Data section
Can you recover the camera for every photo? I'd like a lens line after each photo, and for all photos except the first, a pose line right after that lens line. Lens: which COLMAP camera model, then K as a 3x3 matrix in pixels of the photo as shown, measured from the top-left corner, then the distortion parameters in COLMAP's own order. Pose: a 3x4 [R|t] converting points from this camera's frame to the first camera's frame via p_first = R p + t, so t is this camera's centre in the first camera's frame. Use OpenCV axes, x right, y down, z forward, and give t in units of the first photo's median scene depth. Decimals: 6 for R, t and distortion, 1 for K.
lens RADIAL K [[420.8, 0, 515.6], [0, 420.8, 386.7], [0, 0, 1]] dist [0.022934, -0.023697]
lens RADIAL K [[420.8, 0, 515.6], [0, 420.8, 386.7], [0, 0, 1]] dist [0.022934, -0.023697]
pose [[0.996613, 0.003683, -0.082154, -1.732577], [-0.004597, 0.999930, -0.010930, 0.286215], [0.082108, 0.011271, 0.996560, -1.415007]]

Directions
Copy all of the data above verbatim, line for line.

Solved exercise
Can you recover the camera for every photo? I'd like a lens line after each photo, and for all photos except the first, a pose line right after that lens line. Lens: which COLMAP camera model, then K as a 3x3 matrix in pixels of the photo as shown, measured from the top-left corner, then the distortion parameters in COLMAP's own order. Pose: a 3x4 [R|t] converting points from this camera's frame to the first camera's frame via p_first = R p + t, so t is this camera's centre in the first camera's frame. Use OpenCV axes, x right, y down, z forward, and give t in units of the first photo's median scene depth. Decimals: 6 for R, t and distortion, 1 for K.
lens RADIAL K [[420.8, 0, 515.6], [0, 420.8, 386.7], [0, 0, 1]] dist [0.022934, -0.023697]
lens RADIAL K [[420.8, 0, 515.6], [0, 420.8, 386.7], [0, 0, 1]] dist [0.022934, -0.023697]
pose [[0.996613, 0.003683, -0.082154, -1.732577], [-0.004597, 0.999930, -0.010930, 0.286215], [0.082108, 0.011271, 0.996560, -1.415007]]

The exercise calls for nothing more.